:: Brief ::
Transcribe exactly the lines below that begin at the line with "godzinie 16.00" and stop after the line with "перед Куликовской битвой.", leaving out every picture.

:: Records shown ::
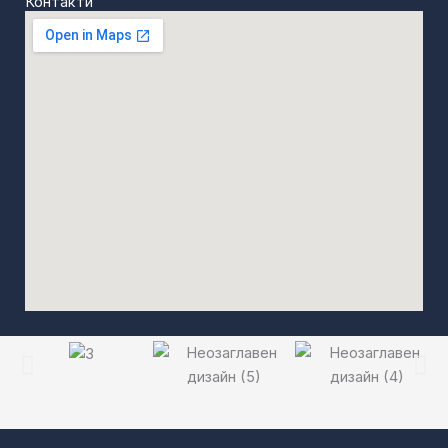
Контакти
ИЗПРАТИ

* * *

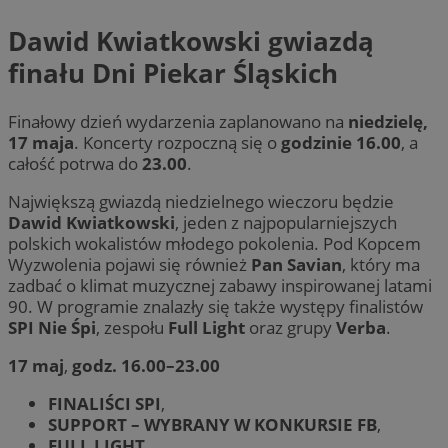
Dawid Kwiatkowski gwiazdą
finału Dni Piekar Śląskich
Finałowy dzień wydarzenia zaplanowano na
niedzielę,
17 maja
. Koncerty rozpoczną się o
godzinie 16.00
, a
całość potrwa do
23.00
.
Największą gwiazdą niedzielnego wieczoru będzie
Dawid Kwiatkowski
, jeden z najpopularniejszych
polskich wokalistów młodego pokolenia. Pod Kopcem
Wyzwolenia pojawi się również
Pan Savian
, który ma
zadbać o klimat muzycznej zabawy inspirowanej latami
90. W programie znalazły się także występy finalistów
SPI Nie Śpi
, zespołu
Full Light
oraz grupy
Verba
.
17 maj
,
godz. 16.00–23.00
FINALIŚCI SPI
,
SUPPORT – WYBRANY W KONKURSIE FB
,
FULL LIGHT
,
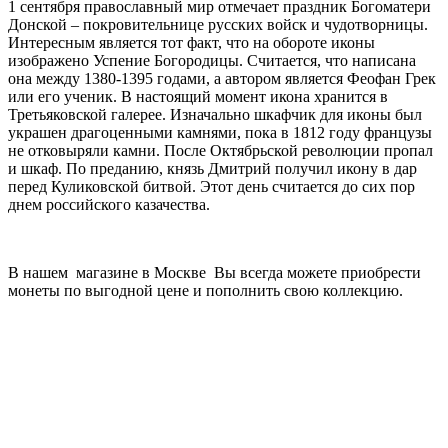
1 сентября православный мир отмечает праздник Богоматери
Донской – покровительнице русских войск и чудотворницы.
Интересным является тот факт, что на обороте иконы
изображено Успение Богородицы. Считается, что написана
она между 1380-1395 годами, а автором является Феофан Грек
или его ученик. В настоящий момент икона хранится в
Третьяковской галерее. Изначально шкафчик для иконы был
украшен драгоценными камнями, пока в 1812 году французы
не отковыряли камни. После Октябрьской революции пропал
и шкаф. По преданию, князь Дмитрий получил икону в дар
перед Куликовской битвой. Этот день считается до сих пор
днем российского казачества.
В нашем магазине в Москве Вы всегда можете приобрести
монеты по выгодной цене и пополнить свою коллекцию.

:: Solution for this exercise ::
godzinie 16.00
, a
całość potrwa do
23.00
.
Największą gwiazdą niedzielnego wieczoru będzie
Dawid Kwiatkowski
, jeden z najpopularniejszych
polskich wokalistów młodego pokolenia. Pod Kopcem
Wyzwolenia pojawi się również
Pan Savian
, który ma
zadbać o klimat muzycznej zabawy inspirowanej latami
90. W programie znalazły się także występy finalistów
SPI Nie Śpi
, zespołu
Full Light
oraz grupy
Verba
.
17 maj
,
godz. 16.00–23.00
FINALIŚCI SPI
,
SUPPORT – WYBRANY W KONKURSIE FB
,
FULL LIGHT
,
1 сентября православный мир отмечает праздник Богоматери
Донской – покровительнице русских войск и чудотворницы.
Интересным является тот факт, что на обороте иконы
изображено Успение Богородицы. Считается, что написана
она между 1380-1395 годами, а автором является Феофан Грек
или его ученик. В настоящий момент икона хранится в
Третьяковской галерее. Изначально шкафчик для иконы был
украшен драгоценными камнями, пока в 1812 году французы
не отковыряли камни. После Октябрьской революции пропал
и шкаф. По преданию, князь Дмитрий получил икону в дар
перед Куликовской битвой. Этот день считается до сих пор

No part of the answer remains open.